Os Pais da Santa Montanha ganham experiência nesta
guerra, e é por isso que eles podem ensinar sobre os métodos dessa guerra
espiritual àqueles que desejam aprender. Quando alguém luta contra o diabo, o
pecado e a morte, pode experimentar os frutos da divina Economia, a encarnação
de Cristo, e adquirir liberdade espiritual e plenitude interior.

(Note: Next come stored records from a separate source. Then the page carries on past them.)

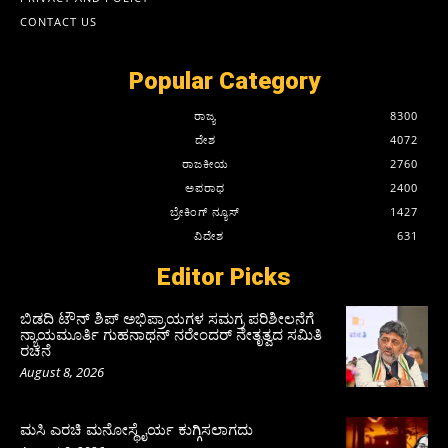
CONTACT US
Popular Category
ರಾಜ್ಯ
8300
ದೇಶ
4072
ರಾಜಕೀಯ
2760
ಅಪರಾಧ
2400
ಬ್ರೇಕಿಂಗ್ ನ್ಯೂಸ್
1427
ವಿದೇಶ
631
Editor Picks
ಬಿಡದಿ ಟೌನ್ ಶಿಪ್ ಅಭಿಪ್ರಾಯಗಳ ಸಮಗ್ರ ಪರಿಶೀಲನೆಗೆ
ನ್ಯಾಯಮೂರ್ತಿ ಗುಹನಾಥನ್ ನರೇಂದರ್ ನೇತೃತ್ವದ ಸಮಿತಿ
ರಚನೆ
August 8, 2026
ಮಸಿ ಎರಚಿ ಮನೋಸ್ಥೈರ್ಯ ಕುಗ್ಗಿಸಲಾಗದು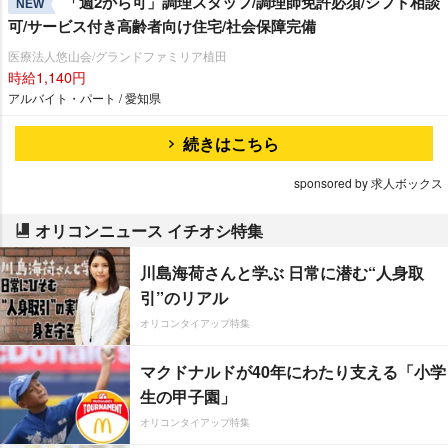
「週2から可」調理スタッフ/調理師免許必須/シフト相談
NEW
可/サービス付き高齢者向け住宅/社会保障完備
医療法人悠山会/グランドファミリア植田
時給1,140円
アルバイト・パート / 愛知県
続きはこちら
sponsored by 求人ボックス
オリコンニュース イチオシ特集
川島海荷さんと学ぶ 日常に潜む“人身取
引”のリアル
オリコンタイアップ特集
マクドナルドが40年にわたり支える「小学
生の甲子園」
オリコンタイアップ特集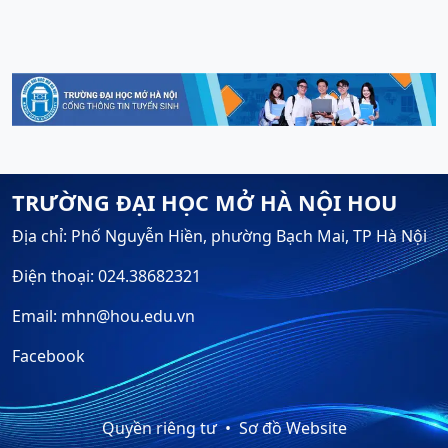
TRƯỜNG ĐẠI HỌC MỞ HÀ NỘI HOU
Địa chỉ: Phố Nguyễn Hiền, phường Bạch Mai, TP Hà Nội
Điện thoại: 024.38682321
Email: mhn@hou.edu.vn
Facebook
Quyền riêng tư
Sơ đồ Website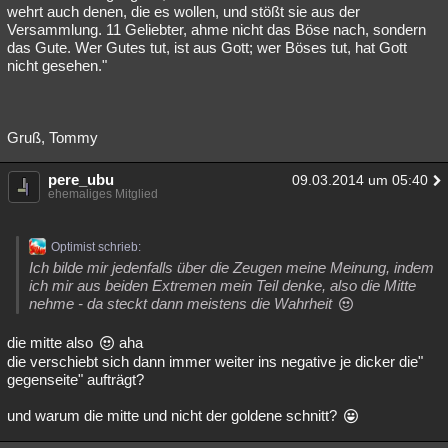
wehrt auch denen, die es wollen, und stößt sie aus der
Versammlung. 11 Geliebter, ahme nicht das Böse nach, sondern
das Gute. Wer Gutes tut, ist aus Gott; wer Böses tut, hat Gott
nicht gesehen."
Gruß, Tommy
pere_ubu
09.03.2014 um 05:40
ehemaliges Mitglied
Optimist schrieb:
Ich bilde mir jedenfalls über die Zeugen meine Meinung, indem
ich mir aus beiden Extremen mein Teil denke, also die Mitte
nehme - da steckt dann meistens die Wahrheit
die mitte also
aha
die verschiebt sich dann immer weiter ins negative je dicker die"
gegenseite" aufträgt?
und warum die mitte und nicht der goldene schnitt?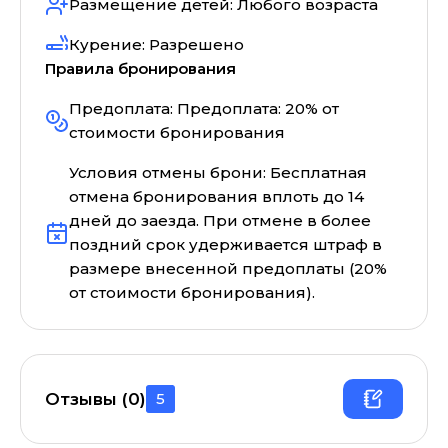
Размещение детей:
Любого возраста
Курение:
Разрешено
Правила бронирования
Предоплата:
Предоплата: 20% от
стоимости бронирования
Условия отмены брони:
Бесплатная
отмена бронирования вплоть до 14
дней до заезда. При отмене в более
поздний срок удерживается штраф в
размере внесенной предоплаты (20%
от стоимости бронирования).
Отзывы (
0
)
5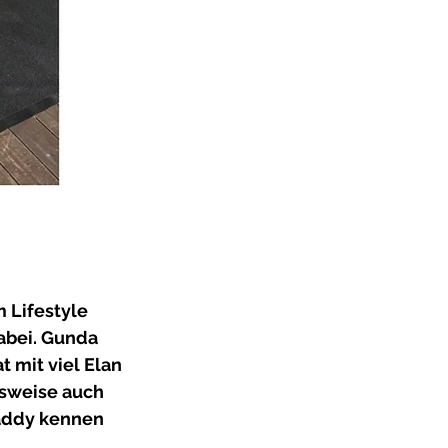
 Lifestyle 
abei. Gunda 
 mit viel Elan 
lsweise auch 
addy kennen 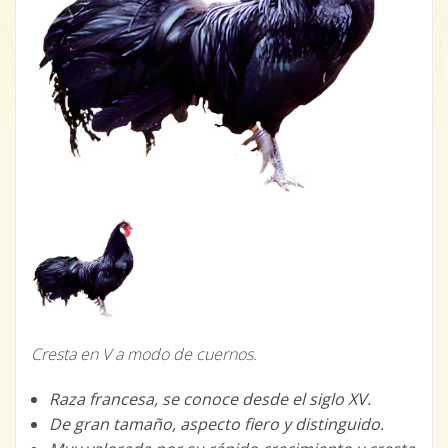
Cresta en V a modo de cuernos.
Raza francesa, se conoce desde el siglo XV.
De gran tamaño, aspecto fiero y distinguido.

Desde meus anos de estudante, visitei
frequentemente o Monte Athos, conheci monges veneráveis, provei seu pão
abençoado, ouvi suas palavras santificadas, senti o amor e sua vida oculta,
passei a conhecer quem é o homem natural em Cristo, vigílias nos mosteiros,
sketes e eremitérios, percorri as trilhas maravilhosas, regozijei-me em sua
pureza virginal da natureza e geralmente vivi em um mundo de amor, pureza,
ternura e nobreza.
Na Santa Montanha cheguei a conhecer a verdade de
que os monges autênticos estão imbuídos da vida profética, apostólica e mártir,
eles "vivem o Evangelho", são profetas contemporâneos, apóstolos e
mártires da Igreja. Muitas vezes invoco suas intercessões e orações.
O Monte Atos, apesar de alguns erros cometidos por
certos monges individuais, é um lugar de mistério, inflamado pela oração, é um
ventre espiritual que dá à luz filhos de Deus, cidadãos celestes. É por isso
que devemos ter profundo respeito por isso.